ICE also has intermittently engaged NGOs to facilitate community supervision pilot programs—i.e., case management and assistance services provided by an NGO, rather than a for-profit entity such as ICE’s current contractor. In February 2015, ICE announced its intention to fund community-based case management services for families in five major metropolitan areas. This is a positive step, particularly considering the concerns that for-profit detention management has raised.  

Reducing unnecessary detention not only would minimize human costs, but would reduce the financial burden of detention as well. ICE’s ATD programs cost $10.55 per day, as opposed to detention, which costs $158 per day. Yet the Obama administration requested only $122.5 million for ATDs in FY 2016, as part of a total detention budget of $2.4 billion. The $435 million requested for family detention alone dwarfs the requested ATD budget. One study suggested that if the United States used ATDs for all immigrants in proceedings not convicted of serious crimes, the government could save over $1.4 billion per year.
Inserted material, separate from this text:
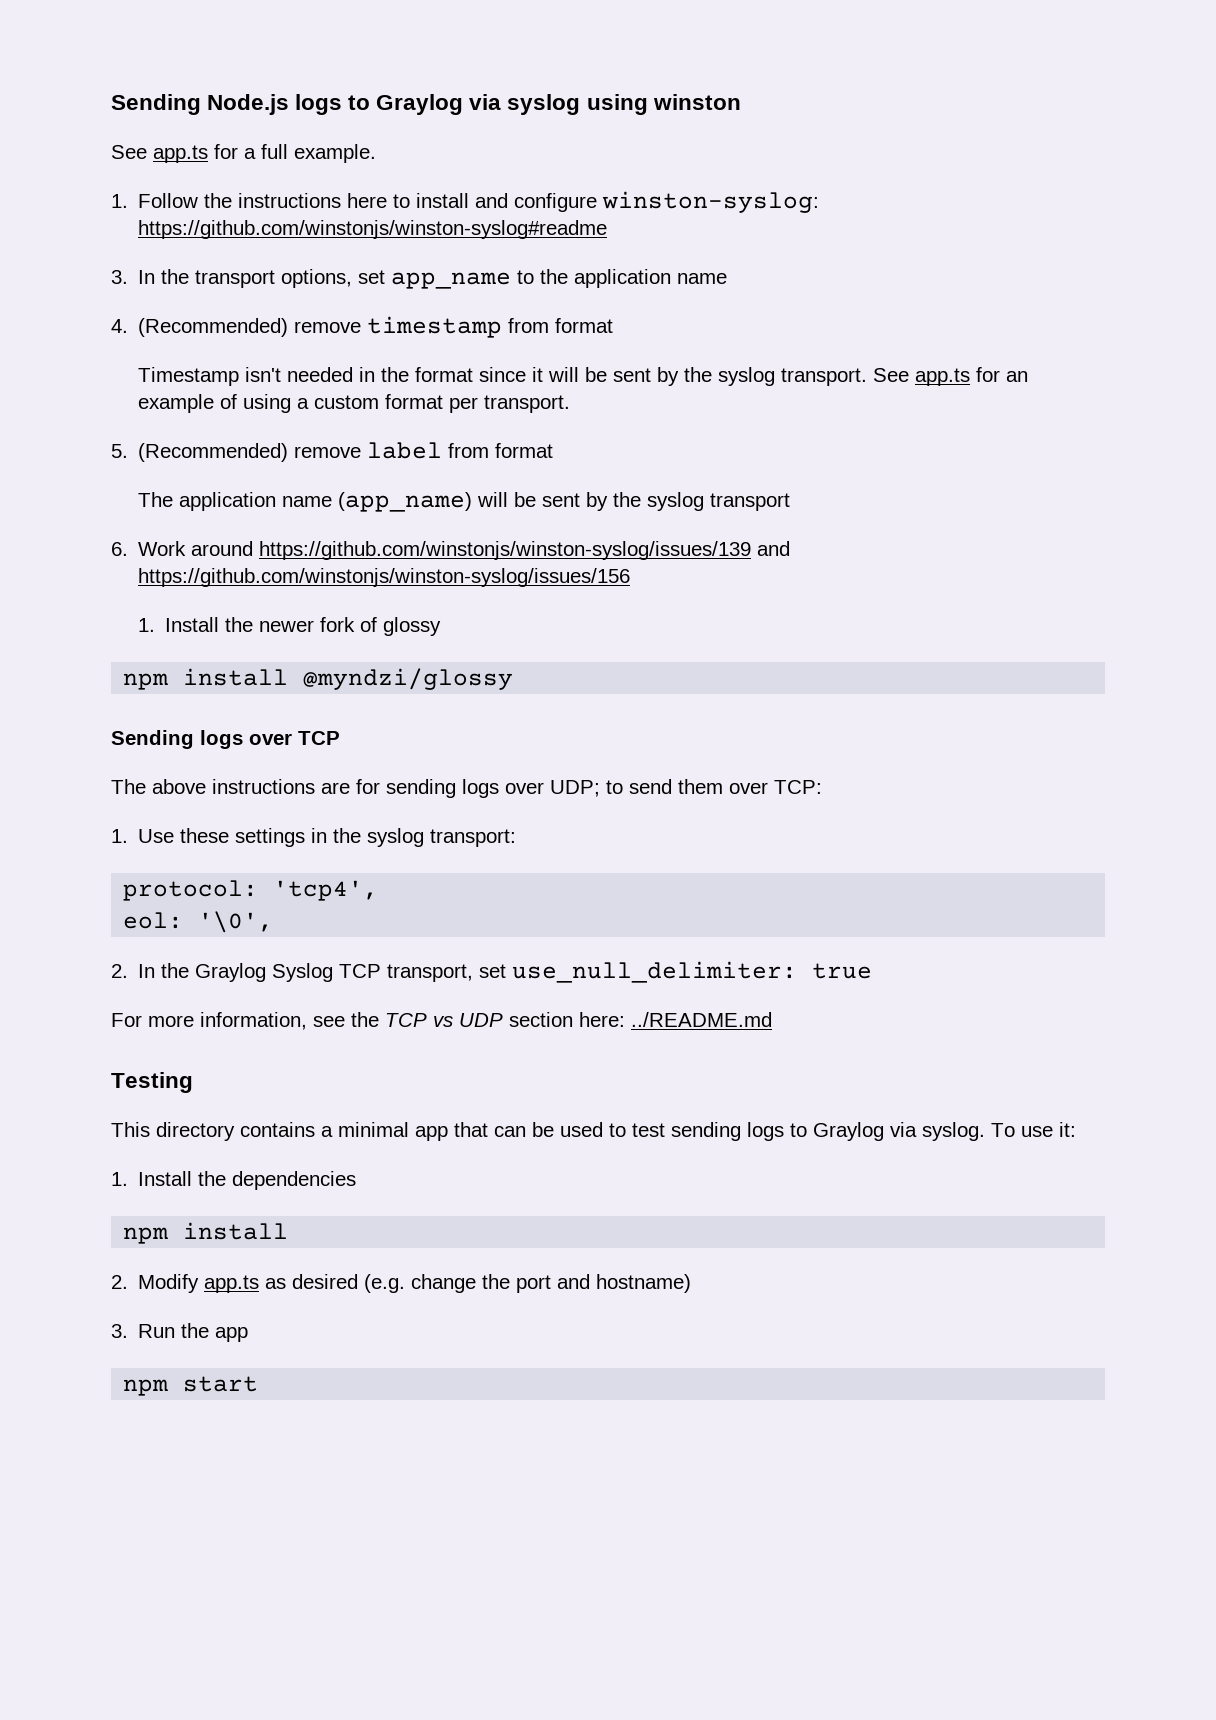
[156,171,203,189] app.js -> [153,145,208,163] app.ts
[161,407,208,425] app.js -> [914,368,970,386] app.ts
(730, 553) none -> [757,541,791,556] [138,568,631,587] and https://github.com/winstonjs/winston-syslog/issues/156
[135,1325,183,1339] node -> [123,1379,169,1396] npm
Other studies suggest that the provision of counsel would additionally reduce detention costs.

Finally, with respect to legal counsel, the Departments of Justice and Health and Human Services have instituted pilot programs to fund lawyers for unaccompanied children. The Administration also requested $50 million in FY 2016 to fund additional lawyers for unaccompanied children. Extending these pilot programs to adult asylum seekers, and ultimately to all immigrants in proceedings, are important next steps to help ensure both compliance with the legal process and that individuals are afforded a fair opportunity to seek protection in the United States.